Development contributions are killing Rotorua's economy and driving developers away, say city councillors and business people.
However, the Rotorua District Council will continue charging developers to build in the city and has increased development contributions by another 5.7 per cent.
Changes to the levy were approved this week when the council formally adopted its 10-year plan for 2009-2019.
Initially, council officers proposed increasing the levy by 8 per cent but after submissions during 10-year plan deliberations, it was reduced to 5.7 per cent.
Development contributions, introduced in 2006, require developers to pay a share of capital expenditure for the provision of community and network infrastructure.

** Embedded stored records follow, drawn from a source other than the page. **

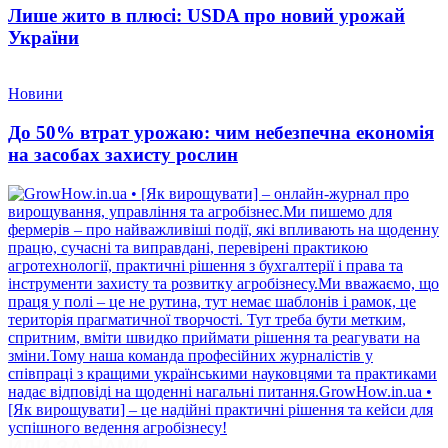
Лише жито в плюсі: USDA про новий урожай
України
Новини
До 50% втрат урожаю: чим небезпечна економія
на засобах захисту рослин
ЙДИ ЗА НАМИ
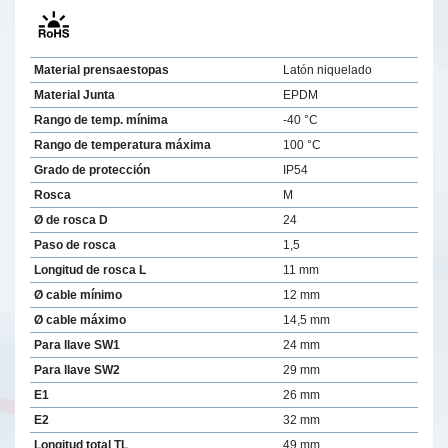
Material prensaestopas
Latón niquelado
Material Junta
EPDM
Rango de temp. mínima
-40 °C
Rango de temperatura máxima
100 °C
Grado de protección
IP54
Rosca
M
Ø de rosca D
24
Paso de rosca
1,5
Longitud de rosca L
11 mm
Ø cable mínimo
12 mm
Ø cable máximo
14,5 mm
Para llave SW1
24 mm
Para llave SW2
29 mm
E1
26 mm
E2
32 mm
Longitud total TL
49 mm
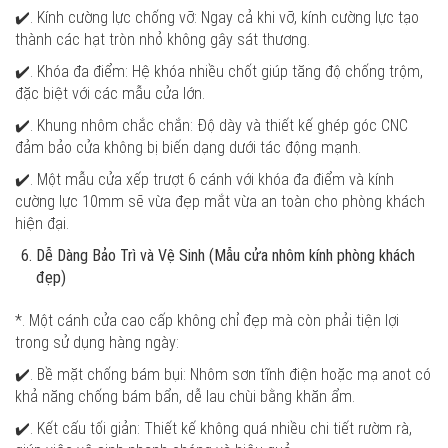
✔️. Kính cường lực chống vỡ: Ngay cả khi vỡ, kính cường lực tạo
thành các hạt tròn nhỏ không gây sát thương.
✔️. Khóa đa điểm: Hệ khóa nhiều chốt giúp tăng độ chống trộm,
đặc biệt với các mẫu cửa lớn.
✔️. Khung nhôm chắc chắn: Độ dày và thiết kế ghép góc CNC
đảm bảo cửa không bị biến dạng dưới tác động mạnh.
✔️. Một mẫu cửa xếp trượt 6 cánh với khóa đa điểm và kính
cường lực 10mm sẽ vừa đẹp mắt vừa an toàn cho phòng khách
hiện đại.
Dễ Dàng Bảo Trì và Vệ Sinh (Mẫu cửa nhôm kính phòng khách
đẹp)
*. Một cánh cửa cao cấp không chỉ đẹp mà còn phải tiện lợi
trong sử dụng hàng ngày:
✔️. Bề mặt chống bám bụi: Nhôm sơn tĩnh điện hoặc mạ anot có
khả năng chống bám bẩn, dễ lau chùi bằng khăn ẩm.
✔️. Kết cấu tối giản: Thiết kế không quá nhiều chi tiết rườm rà,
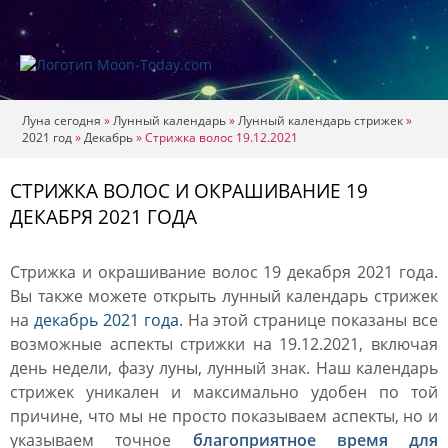
Луна сегодня
»
Лунный календарь
»
Лунный календарь стрижек
»
2021 год
»
Декабрь
»
Стрижка волос 19.12.2021
СТРИЖКА ВОЛОС И ОКРАШИВАНИЕ 19
ДЕКАБРЯ 2021 ГОДА
Стрижка и окрашивание волос 19 декабря 2021 года.
Вы также можете открыть лунный календарь стрижек
на
декабрь 2021 года
. На этой странице показаны все
возможные аспекты стрижки на 19.12.2021, включая
день недели, фазу луны, лунный знак. Наш календарь
стрижек уникален и максимально удобен по той
причине, что мы не просто показываем аспекты, но и
указываем точное
благоприятное время для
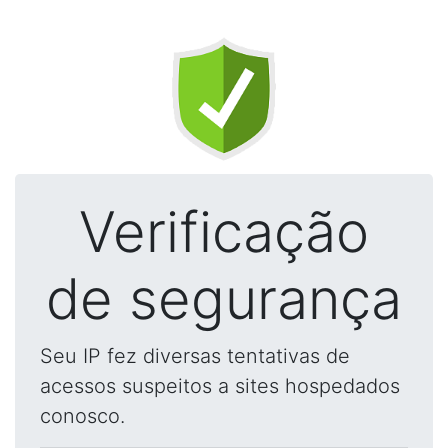
Verificação
de segurança
Seu IP fez diversas tentativas de
acessos suspeitos a sites hospedados
conosco.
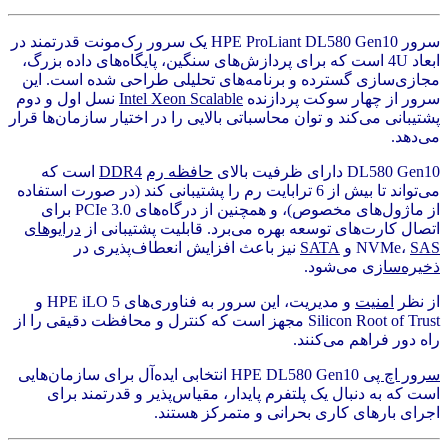
سرور HPE ProLiant DL580 Gen10 یک سرور رک‌مونت قدرتمند در
ابعاد 4U است که برای پردازش‌های سنگین، پایگاه‌های داده بزرگ،
مجازی‌سازی گسترده و برنامه‌های تحلیلی طراحی شده است. این
سرور از چهار سوکت پردازنده
Intel Xeon Scalable
نسل اول و دوم
پشتیبانی می‌کند و توان محاسباتی بالایی را در اختیار سازمان‌ها قرار
می‌دهد.
DL580 Gen10 دارای ظرفیت بالای
حافظه رم
DDR4
است که
می‌تواند تا بیش از 6 ترابایت رم را پشتیبانی کند (در صورت استفاده
از ماژول‌های مخصوص)، و همچنین از درگاه‌های PCIe 3.0 برای
اتصال کارت‌های توسعه بهره می‌برد. قابلیت پشتیبانی از
درایوهای
SAS
NVMe،
و
SATA
نیز باعث افزایش انعطاف‌پذیری در
ذخیره‌سازی
می‌شود.
از نظر
امنیت
و مدیریت، این سرور به فناوری‌های HPE iLO 5 و
Silicon Root of Trust مجهز است که کنترل و محافظت دقیقی را از
راه دور فراهم می‌کنند.
سرور اچ پی
HPE DL580 Gen10 انتخابی ایده‌آل برای سازمان‌هایی
است که به دنبال یک پلتفرم پایدار، مقیاس‌پذیر و قدرتمند برای
اجرای بارهای کاری بحرانی و متمرکز هستند.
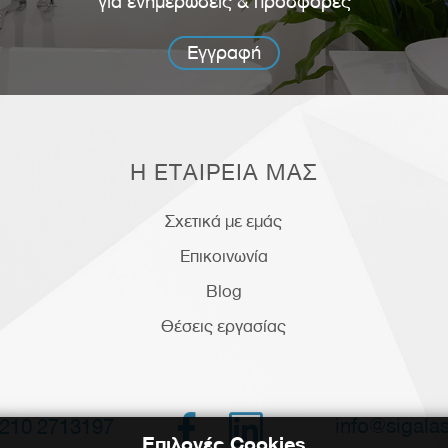
για ενημερώσεις & προσφορές
Εγγραφή
Η ΕΤΑΙΡΕΙΑ ΜΑΣ
Σχετικά με εμάς
Επικοινωνία
Blog
Θέσεις εργασίας


info@sigalas
210 2713197
Επιλογές Cookies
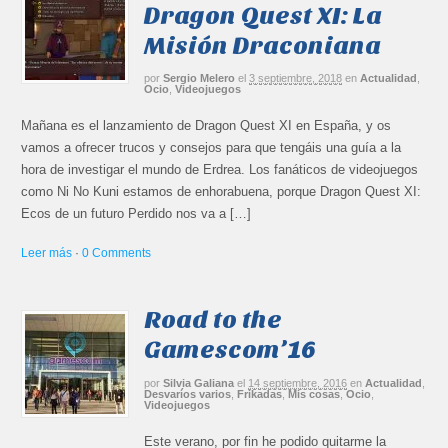
Dragon Quest XI: La
Misión Draconiana
por
Sergio Melero
el
3 septiembre, 2018
en
Actualidad
,
Ocio
,
Videojuegos
Mañana es el lanzamiento de Dragon Quest XI en España, y os
vamos a ofrecer trucos y consejos para que tengáis una guía a la
hora de investigar el mundo de Erdrea. Los fanáticos de videojuegos
como Ni No Kuni estamos de enhorabuena, porque Dragon Quest XI:
Ecos de un futuro Perdido nos va a […]
Leer más
·
0 Comments
Road to the
Gamescom’16
por
Silvia Galiana
el
14 septiembre, 2016
en
Actualidad
,
Desvaríos varios
,
Frikadas
,
Mis cosas
,
Ocio
,
Videojuegos
Este verano, por fin he podido quitarme la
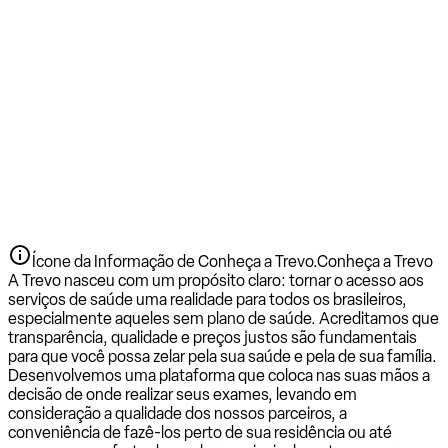
Ícone da Informação de Conheça a Trevo.
Conheça a Trevo
A Trevo nasceu com um propósito claro: tornar o acesso aos
serviços de saúde uma realidade para todos os brasileiros,
especialmente aqueles sem plano de saúde. Acreditamos que
transparência, qualidade e preços justos são fundamentais
para que você possa zelar pela sua saúde e pela de sua família.
Desenvolvemos uma plataforma que coloca nas suas mãos a
decisão de onde realizar seus exames, levando em
consideração a qualidade dos nossos parceiros, a
conveniência de fazê-los perto de sua residência ou até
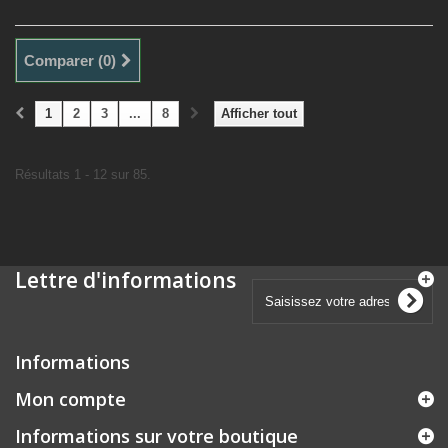
Comparer (
0
)
1
2
3
...
8
Afficher tout
Résultats 1 - 12 sur 85.
Lettre d'informations
Informations
Mon compte
Informations sur votre boutique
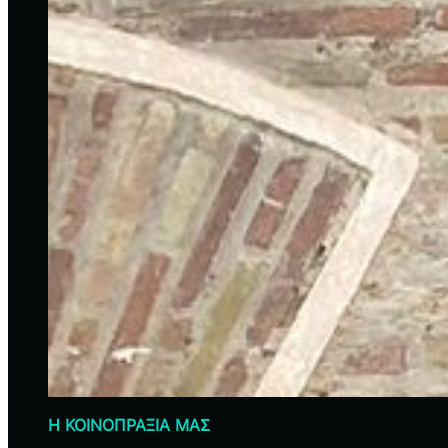
Η ΚΟΙΝΟΠΡΑΞΙΑ ΜΑΣ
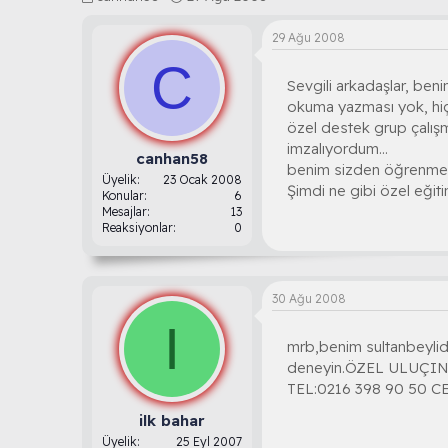
o
a
n
ş
29 Ağu 2008
b
l
C
u
a
Sevgili arkadaşlar, beni
y
n
u
g
okuma yazması yok, hiç
b
ı
özel destek grup çalışm
a
ç
imzalıyordum...
ş
t
canhan58
benim sizden öğrenmek
l
a
Üyelik
23 Ocak 2008
Şimdi ne gibi özel eğit
a
r
Konular
6
t
i
Mesajlar
13
Reaksiyonlar
0
a
h
n
i
30 Ağu 2008
I
mrb,benim sultanbeylide 
deneyin.ÖZEL ULUÇI
TEL:0216 398 90 50 CE
ilk bahar
Üyelik
25 Eyl 2007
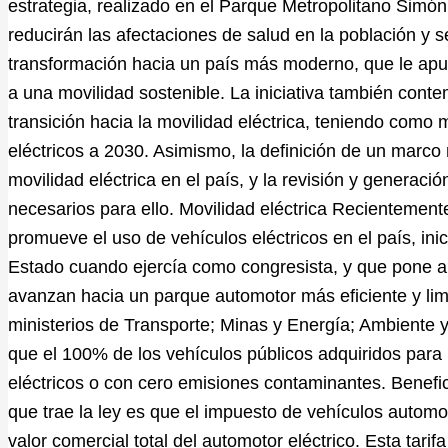
estrategia, realizado en el Parque Metropolitano Simón
reducirán las afectaciones de salud en la población y 
transformación hacia un país más moderno, que le apue
a una movilidad sostenible. La iniciativa también conte
transición hacia la movilidad eléctrica, teniendo como
eléctricos a 2030. Asimismo, la definición de un marco
movilidad eléctrica en el país, y la revisión y gener
necesarios para ello. Movilidad eléctrica Recientement
promueve el uso de vehículos eléctricos en el país, ini
Estado cuando ejercía como congresista, y que pone a
avanzan hacia un parque automotor más eficiente y lim
ministerios de Transporte; Minas y Energía; Ambiente y
que el 100% de los vehículos públicos adquiridos par
eléctricos o con cero emisiones contaminantes. Benefic
que trae la ley es que el impuesto de vehículos automot
valor comercial total del automotor eléctrico. Esta tarif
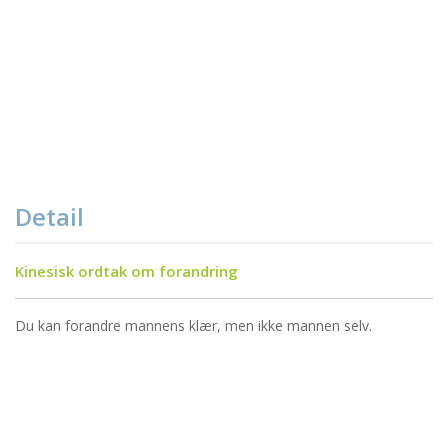
Detail
Kinesisk ordtak om forandring
Du kan forandre mannens klær, men ikke mannen selv.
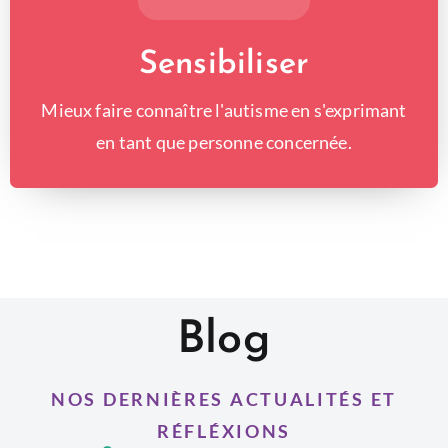
Sensibiliser
Mieux faire connaître l'autisme en s'exprimant
en tant que personne concernée.
Blog
NOS DERNIÈRES ACTUALITÉS ET
RÉFLÉXIONS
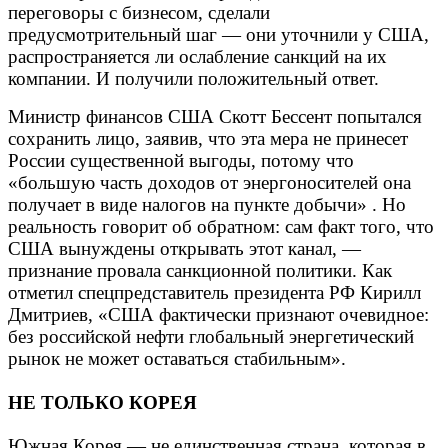
переговоры с бизнесом, сделали
предусмотрительный шаг — они уточнили у США,
распространяется ли ослабление санкций на их
компании. И получили положительный ответ.
Министр финансов США Скотт Бессент попытался
сохранить лицо, заявив, что эта мера не принесет
России существенной выгоды, потому что
«большую часть доходов от энергоносителей она
получает в виде налогов на пункте добычи» . Но
реальность говорит об обратном: сам факт того, что
США вынуждены открывать этот канал, —
признание провала санкционной политики. Как
отметил спецпредставитель президента РФ Кирилл
Дмитриев, «США фактически признают очевидное:
без российской нефти глобальный энергетический
рынок не может оставаться стабильным».
НЕ ТОЛЬКО КОРЕЯ
Южная Корея — не единственная страна, которая в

Those opposed to the levy say it's stifling growth and forcing developers out of Rotorua.
Ryan Holmes, a director of property development company the Holmes Group, said his company recently pulled out of two developments in Rotorua, worth about $30 million, because of development contributions.
"Our main argument was that development contributions would not promote or encourage positive development in Rotorua.
"Why not get the right type of development here and then look at ways of taxing the end users?"
Mr Holmes said his company was now investing in other parts of New Zealand like Nelson, Auckland, Queenstown and Wellington.
Those cities had policies similar to those of Rotorua but they were affluent and driven by sustainable growth and workable policy, he said.
Council's engineering services manager Andy Bell said the levy was set by law under the Local Government Act.
"Council policy is to take the earliest opportunity to charge the levy. It applies to the growth portions of the project only, for example, replacing and upgrading sewers."
Mr Bell agreed there was low growth in Rotorua but said the levy was calculated over 25 years and there were more houses.
"There are less people in those homes but there is more demand on
services," he said.
At this week's meeting to adopt the council's 10-year plan five councillors voted against the development contributions policy - Maggie Bentley, Bob Martin, Julie Calnan, Mike McVicker and Geoff Kenny.
Mr Kenny said development contributions were stifling economic growth in Rotorua.
"Everyone thinks developers make a killing but there is often a fine line between making money or not."
Mr Kenny said the levy should apply to subdivisions but not new businesses or industries which created jobs, added wealth and beautified the city.
Rotorua Chamber of Commerce chief executive Roger Gordon said the contributions were pointless given the lack of population growth.
"When you consider past growth in Rotorua during the last five or six years is just .38 of a per cent. Really, that's just stagnation."
He said businesses already paid comparatively high rates and adding development contributions for the privilege of building in the city made no sense.
Councillor Bob Martin said the Central Otago District Council decided to defer any development contributions payable by developers until sections were sold. In Rotorua those payments were due up front.
"The developer is carrying the burden for the council ... 10 sections at $150,000 - you have to be dreaming" he said.